Une économie marquée par la peur
Le résultat est palpable : une économie tendue, où l’énergie créative se transforme en timidité. Les entrepreneurs ne rêvent plus, ils se protègent. Les investisseurs ne planifient plus, ils attendent avec angoisse la prochaine déclaration ministérielle, le prochain article du projet de loi de finances, ou le prochain « ajustement technique » qui engendre des millions d’euros de coûts. Cette peur structurelle est la taxe la plus délétère : elle est invisible, mais elle asphyxie tout. Ce pays, historiquement producteur de générations d’ingénieurs, d’artisans, de bâtisseurs et d’entrepreneurs, en vient à produire des formulaires. L’énergie qui devrait alimenter la croissance est détournée vers des démarches administratives. On a troqué la liberté contre la procédure, l’esprit d’entreprise contre l’esprit de conformité.
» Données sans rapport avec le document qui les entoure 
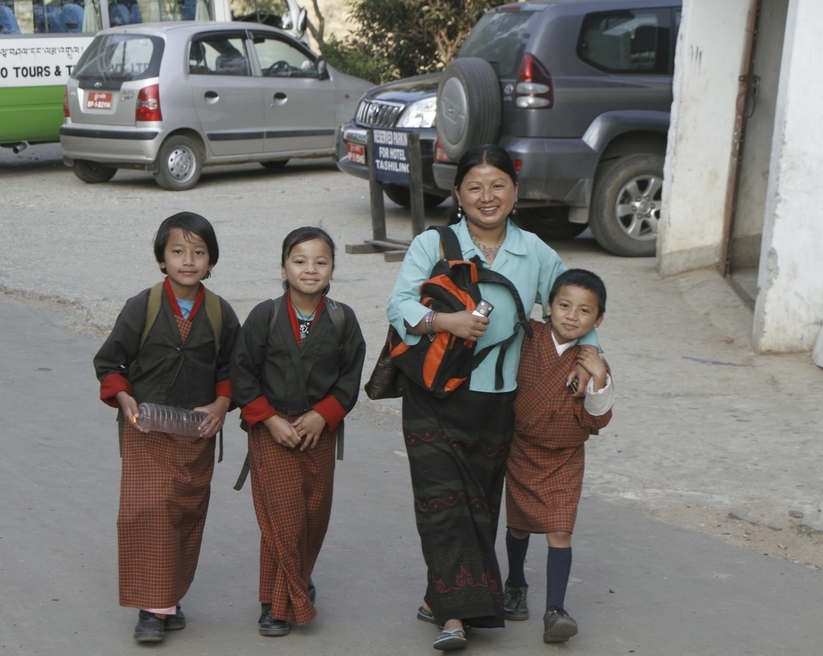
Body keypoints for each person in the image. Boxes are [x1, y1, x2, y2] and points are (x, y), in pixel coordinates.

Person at [386, 144, 598, 651]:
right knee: (443, 506)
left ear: (515, 193)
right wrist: (446, 321)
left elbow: (575, 304)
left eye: (498, 185)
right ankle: (455, 619)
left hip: (498, 402)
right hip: (433, 396)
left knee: (478, 507)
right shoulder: (433, 243)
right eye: (475, 187)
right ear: (458, 195)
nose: (487, 196)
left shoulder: (535, 252)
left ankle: (440, 596)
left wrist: (591, 357)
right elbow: (398, 305)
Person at [93, 212, 240, 644]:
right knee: (148, 513)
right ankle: (151, 610)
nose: (188, 261)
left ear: (211, 260)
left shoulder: (220, 313)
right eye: (177, 251)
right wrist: (123, 397)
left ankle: (168, 600)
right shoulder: (142, 306)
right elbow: (110, 362)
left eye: (198, 252)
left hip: (196, 433)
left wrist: (222, 403)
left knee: (184, 515)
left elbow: (234, 368)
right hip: (146, 430)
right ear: (161, 259)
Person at [231, 227, 366, 637]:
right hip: (270, 431)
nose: (310, 269)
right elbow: (242, 373)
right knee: (283, 519)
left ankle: (295, 582)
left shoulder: (342, 319)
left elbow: (350, 376)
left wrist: (324, 415)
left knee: (312, 516)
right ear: (283, 267)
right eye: (300, 260)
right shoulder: (265, 315)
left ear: (332, 270)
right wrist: (269, 419)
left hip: (319, 434)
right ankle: (276, 605)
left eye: (321, 262)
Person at [502, 268, 612, 644]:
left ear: (598, 320)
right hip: (521, 449)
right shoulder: (527, 336)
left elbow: (599, 420)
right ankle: (515, 582)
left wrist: (599, 377)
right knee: (519, 525)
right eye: (564, 305)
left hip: (565, 457)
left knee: (560, 530)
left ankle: (555, 610)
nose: (572, 316)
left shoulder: (592, 361)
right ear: (548, 306)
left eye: (585, 311)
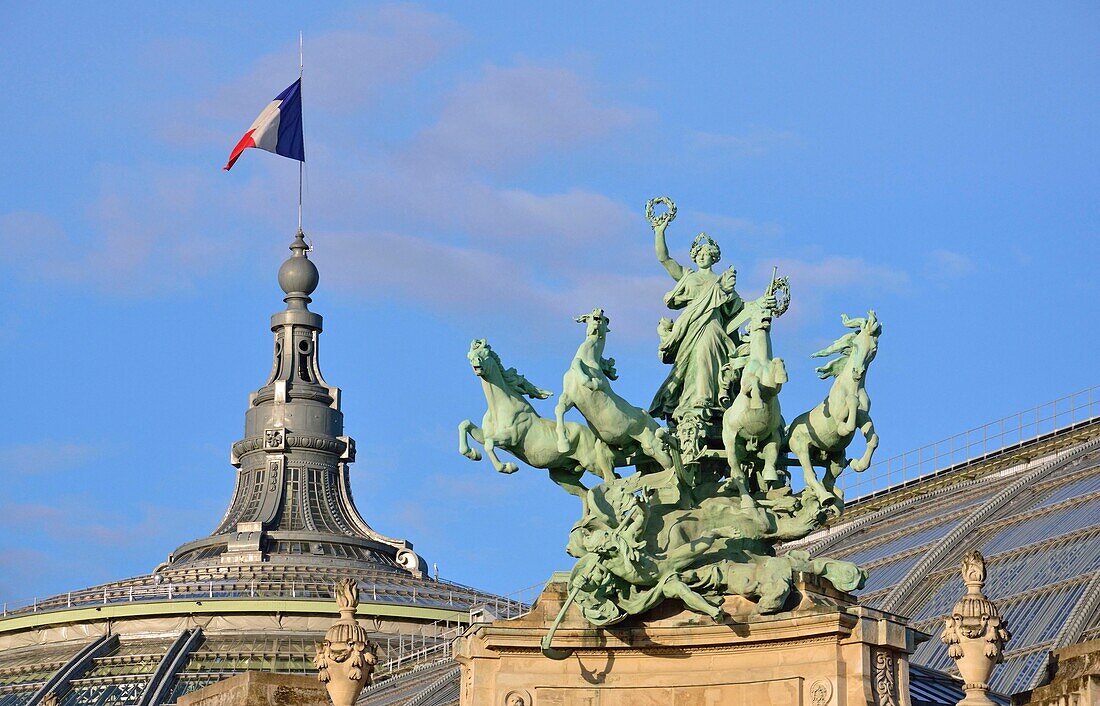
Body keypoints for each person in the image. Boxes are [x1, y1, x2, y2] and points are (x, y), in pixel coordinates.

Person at [648, 219, 745, 427]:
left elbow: (738, 310)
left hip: (712, 326)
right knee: (686, 366)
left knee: (704, 355)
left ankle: (705, 398)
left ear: (714, 257)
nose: (702, 257)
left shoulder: (722, 281)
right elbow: (663, 258)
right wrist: (659, 231)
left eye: (706, 254)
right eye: (698, 254)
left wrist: (761, 302)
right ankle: (689, 400)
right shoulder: (687, 276)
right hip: (690, 328)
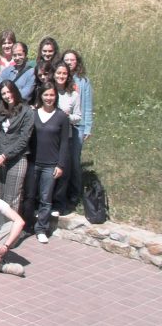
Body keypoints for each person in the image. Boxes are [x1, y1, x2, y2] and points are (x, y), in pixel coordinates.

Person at [24, 83, 70, 244]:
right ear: (41, 96)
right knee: (29, 196)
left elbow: (65, 143)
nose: (49, 98)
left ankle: (41, 228)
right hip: (33, 162)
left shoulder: (62, 117)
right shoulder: (33, 114)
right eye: (46, 95)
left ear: (56, 96)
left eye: (52, 95)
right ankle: (27, 226)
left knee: (45, 198)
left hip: (51, 164)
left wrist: (60, 164)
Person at [0, 80, 34, 213]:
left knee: (11, 198)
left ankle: (11, 225)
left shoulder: (27, 112)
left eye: (9, 91)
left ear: (15, 91)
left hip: (16, 158)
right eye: (4, 93)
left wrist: (5, 155)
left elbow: (24, 139)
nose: (7, 95)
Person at [61, 49, 93, 208]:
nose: (69, 62)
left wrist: (88, 127)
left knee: (74, 160)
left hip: (78, 126)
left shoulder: (83, 81)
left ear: (77, 62)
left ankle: (75, 193)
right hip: (62, 125)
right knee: (63, 160)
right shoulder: (61, 77)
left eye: (72, 60)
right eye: (66, 60)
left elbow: (87, 105)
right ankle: (63, 192)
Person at [51, 62, 82, 214]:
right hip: (48, 138)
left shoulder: (73, 95)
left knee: (63, 171)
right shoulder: (48, 91)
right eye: (58, 73)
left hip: (65, 137)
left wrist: (66, 117)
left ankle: (59, 203)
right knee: (48, 171)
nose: (61, 76)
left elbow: (78, 117)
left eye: (64, 73)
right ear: (53, 74)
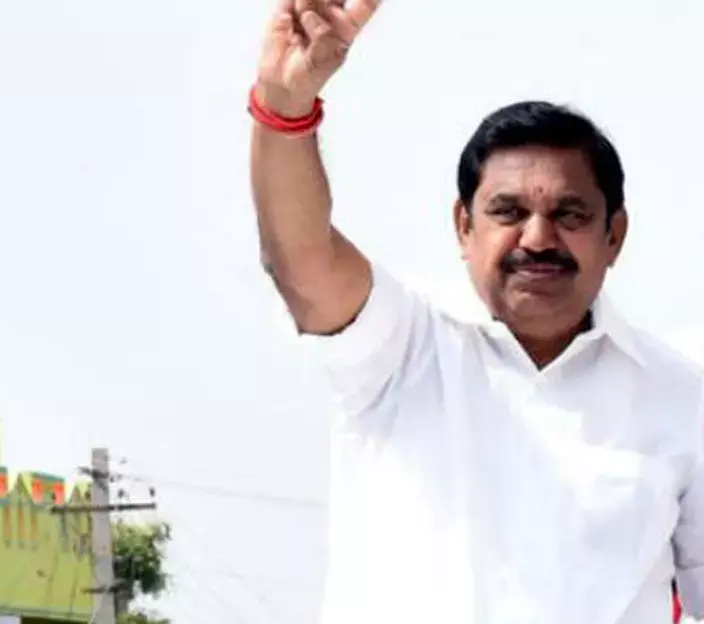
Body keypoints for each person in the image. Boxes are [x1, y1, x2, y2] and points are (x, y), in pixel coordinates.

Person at [248, 1, 704, 622]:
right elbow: (301, 262)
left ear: (614, 235)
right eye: (508, 212)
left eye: (569, 214)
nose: (537, 238)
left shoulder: (681, 400)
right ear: (463, 225)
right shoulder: (401, 347)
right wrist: (284, 106)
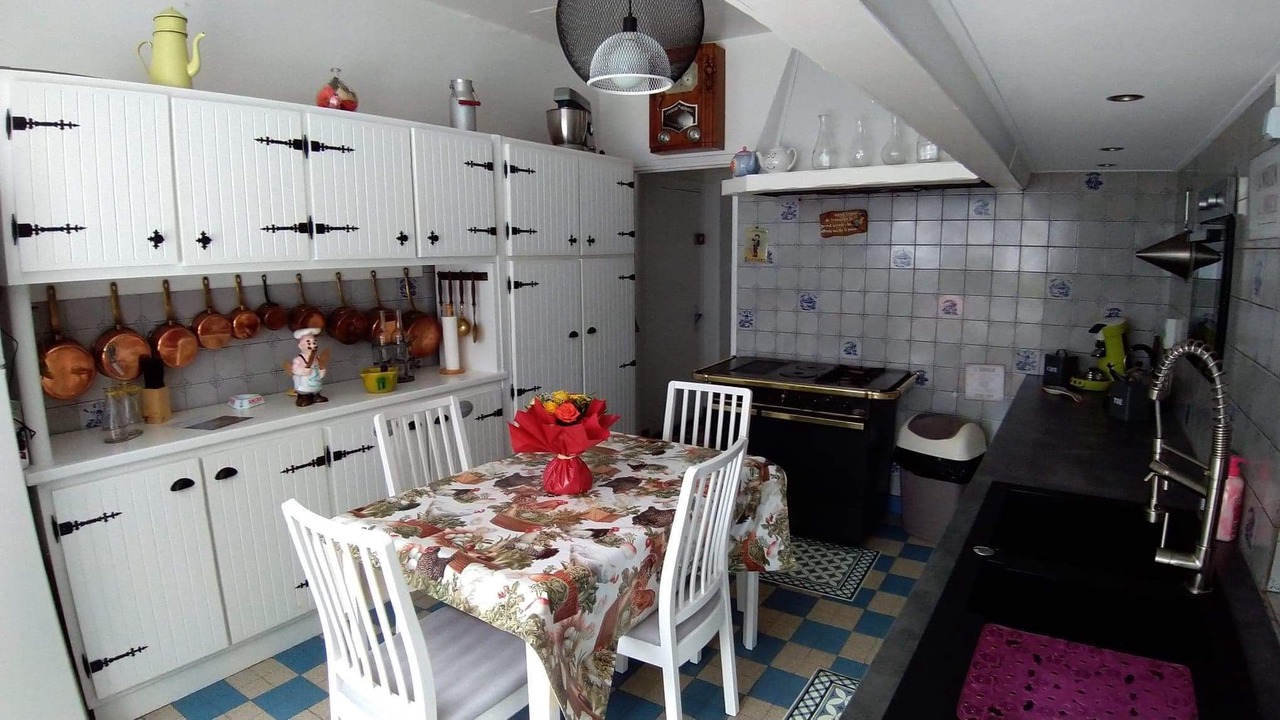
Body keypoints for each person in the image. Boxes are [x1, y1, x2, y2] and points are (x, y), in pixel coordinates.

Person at [291, 328, 328, 407]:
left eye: (314, 342)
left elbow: (319, 368)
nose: (313, 345)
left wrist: (322, 371)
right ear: (301, 346)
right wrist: (304, 371)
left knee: (316, 388)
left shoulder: (317, 358)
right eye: (309, 343)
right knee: (304, 391)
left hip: (315, 382)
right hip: (304, 384)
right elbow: (295, 370)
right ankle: (303, 397)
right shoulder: (298, 359)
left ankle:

C’est là le véritable déclin français.
Le retour au bon sens
Il est grand temps de mettre un terme à cette fuite en avant. Il est essentiel de rappeler une vérité simple : la stabilité n’est pas synonyme d’immobilisme, mais plutôt la condition sine qua non de la confiance. Et la confiance est le carburant indispensable à l’économie. Tant que nous continuerons à gouverner par réflexe, à légiférer sous l’émotion, à taxer par impulsion idéologique, nous condamnerons notre pays à la stagnation. La France n’a pas besoin d’une énième réforme fiscale, mais plutôt d’un moratoire sur l’hyper-législation. Elle nécessite du souffle, de la clarté, de la régularité. Et surtout, elle a besoin qu’on cesse de considérer la réussite comme un délit. Ce pays doit choisir : s’auto-punir au nom d’une justice illusoire, ou renouer avec le bon sens qui rappelle qu’il est impossible de bâtir durablement dans l’instabilité. Ce bon sens consiste simplement à permettre aux Français de travailler, de créer, d’investir et de transmettre sans être soumis à une terreur fiscale constante. Tout le reste n’est que discours superflu.